Transcribed page contents:
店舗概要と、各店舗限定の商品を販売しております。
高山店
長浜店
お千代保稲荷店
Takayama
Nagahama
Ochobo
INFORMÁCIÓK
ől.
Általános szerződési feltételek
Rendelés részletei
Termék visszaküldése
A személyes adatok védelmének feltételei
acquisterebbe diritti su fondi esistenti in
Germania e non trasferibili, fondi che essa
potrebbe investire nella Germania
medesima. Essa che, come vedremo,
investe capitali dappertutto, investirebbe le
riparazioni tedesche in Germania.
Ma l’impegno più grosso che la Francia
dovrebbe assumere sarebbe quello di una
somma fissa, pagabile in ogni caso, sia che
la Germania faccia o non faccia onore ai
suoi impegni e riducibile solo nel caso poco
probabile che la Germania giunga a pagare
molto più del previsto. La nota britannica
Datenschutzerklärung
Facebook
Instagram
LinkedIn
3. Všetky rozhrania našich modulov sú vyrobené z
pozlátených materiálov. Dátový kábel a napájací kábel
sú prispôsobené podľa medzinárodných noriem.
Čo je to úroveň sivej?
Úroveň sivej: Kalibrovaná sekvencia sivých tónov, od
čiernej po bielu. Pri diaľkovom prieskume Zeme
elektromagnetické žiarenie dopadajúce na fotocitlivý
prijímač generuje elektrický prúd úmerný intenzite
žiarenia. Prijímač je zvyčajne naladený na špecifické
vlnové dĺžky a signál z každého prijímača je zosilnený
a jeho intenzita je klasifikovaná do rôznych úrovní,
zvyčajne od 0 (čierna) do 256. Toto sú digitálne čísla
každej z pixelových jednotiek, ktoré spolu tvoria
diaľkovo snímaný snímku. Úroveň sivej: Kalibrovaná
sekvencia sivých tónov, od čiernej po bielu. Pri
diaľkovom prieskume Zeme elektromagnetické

WHAT YOU WILL DO: Recast the transcribed data above as a JSON list of strings, one string per line, leaving out any blank lines.

OUTPUT FOR THIS EXERCISE:
[
  "店舗概要と、各店舗限定の商品を販売しております。",
  "高山店",
  "長浜店",
  "お千代保稲荷店",
  "Takayama",
  "Nagahama",
  "Ochobo",
  "INFORMÁCIÓK",
  "ől.",
  "Általános szerződési feltételek",
  "Rendelés részletei",
  "Termék visszaküldése",
  "A személyes adatok védelmének feltételei",
  "acquisterebbe diritti su fondi esistenti in",
  "Germania e non trasferibili, fondi che essa",
  "potrebbe investire nella Germania",
  "medesima. Essa che, come vedremo,",
  "investe capitali dappertutto, investirebbe le",
  "riparazioni tedesche in Germania.",
  "Ma l’impegno più grosso che la Francia",
  "dovrebbe assumere sarebbe quello di una",
  "somma fissa, pagabile in ogni caso, sia che",
  "la Germania faccia o non faccia onore ai",
  "suoi impegni e riducibile solo nel caso poco",
  "probabile che la Germania giunga a pagare",
  "molto più del previsto. La nota britannica",
  "Datenschutzerklärung",
  "Facebook",
  "Instagram",
  "LinkedIn",
  "3. Všetky rozhrania našich modulov sú vyrobené z",
  "pozlátených materiálov. Dátový kábel a napájací kábel",
  "sú prispôsobené podľa medzinárodných noriem.",
  "Čo je to úroveň sivej?",
  "Úroveň sivej: Kalibrovaná sekvencia sivých tónov, od",
  "čiernej po bielu. Pri diaľkovom prieskume Zeme",
  "elektromagnetické žiarenie dopadajúce na fotocitlivý",
  "prijímač generuje elektrický prúd úmerný intenzite",
  "žiarenia. Prijímač je zvyčajne naladený na špecifické",
  "vlnové dĺžky a signál z každého prijímača je zosilnený",
  "a jeho intenzita je klasifikovaná do rôznych úrovní,",
  "zvyčajne od 0 (čierna) do 256. Toto sú digitálne čísla",
  "každej z pixelových jednotiek, ktoré spolu tvoria",
  "diaľkovo snímaný snímku. Úroveň sivej: Kalibrovaná",
  "sekvencia sivých tónov, od čiernej po bielu. Pri",
  "diaľkovom prieskume Zeme elektromagnetické"
]